# Injection for venison roast



## agaffer (Nov 2, 2020)

I spent the last two evenings with my neighbor in our stand. So far all the deer we have seen have been to young, plus, so many bears hanging around keeping the deer away. But, I am confident that our luck will change. Anyways, I was wondering if anyone here has tried injections before smoking a rump roast? I usually smoke my venison roasts using Big Bob Gibson's recipe but, was thinking maybe a phosphate injection would help keep in some moisture.

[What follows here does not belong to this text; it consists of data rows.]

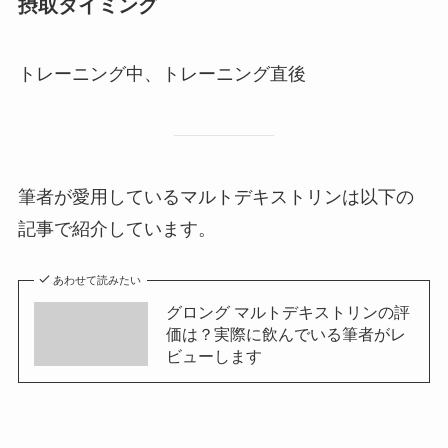
摂取タイミング
トレーニング中、トレーニング直後
筆者が愛用しているマルトデキストリンは以下の
記事で紹介しています。
あわせて読みたい
グロング マルトデキストリンの評
価は？実際に飲んでいる筆者がレ
ビューします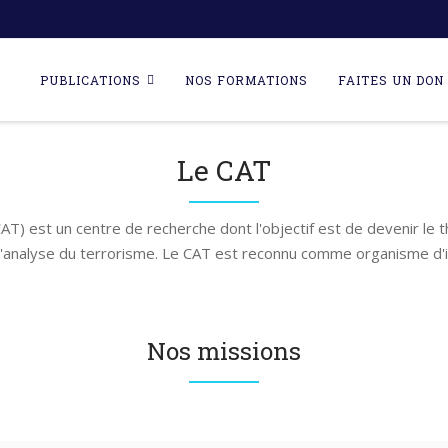
Skip
to
PUBLICATIONS
NOS FORMATIONS
FAITES UN DON 
content
Le CAT
AT) est un centre de recherche dont l'objectif est de devenir le 
l'analyse du terrorisme. Le CAT est reconnu comme organisme d'i
Nos missions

I am still impatiently waiting for my new smoker to arrive. In the meantime, collecting new recipes and day dreaming. Two weeks until bear season and there is one I have my eye on. It is potential rug material.


----------



## pineywoods (Nov 2, 2020)

I've used Dale's low sodium as both an injection and as a marinade and it's ok. Try mixing some of the Dale's low sodium with Dr Pepper at 50/50 and see what you think I don't drink Dr Pepper but it works well for the injection or marinade. You might also consider draping or wrapping with bacon.

Oh and good luck with the deer and bear hope you have a successful season


----------



## smokerjim (Nov 2, 2020)

I use pops brine and make ham out of my deer legs comes out good.


----------



## agaffer (Nov 2, 2020)

Thank you both. I have had great success with many meats using Butchers BBQ phosphate. I emailed them and they suggested using their brisket injection or the phosphate. If my smoker ever arrives I will give both a try and report back.


----------



## K9BIGDOG (Nov 2, 2020)

I used to like Cajun Injector's French Onion but I can't find it anymore.


----------



## HalfSmoked (Nov 2, 2020)

Wishing you some success in the hunt. As stated there are many ways to inject. Hope you find one you like.

Warren


----------



## chilerelleno (Nov 2, 2020)

I've wet and dry brined for moisture in my venison roasts.
Prefer a long wet brine for best results, that and wrap in bacon.
Everything's better with bacon.

I've not injected venison with phosphates, I'll be looking for this cook.


----------



## Brokenhandle (Nov 2, 2020)

we often use creole butter for injecting, cant remember who makes it off hand since we're out of it.  Good luck on your hunts!

Ryan


----------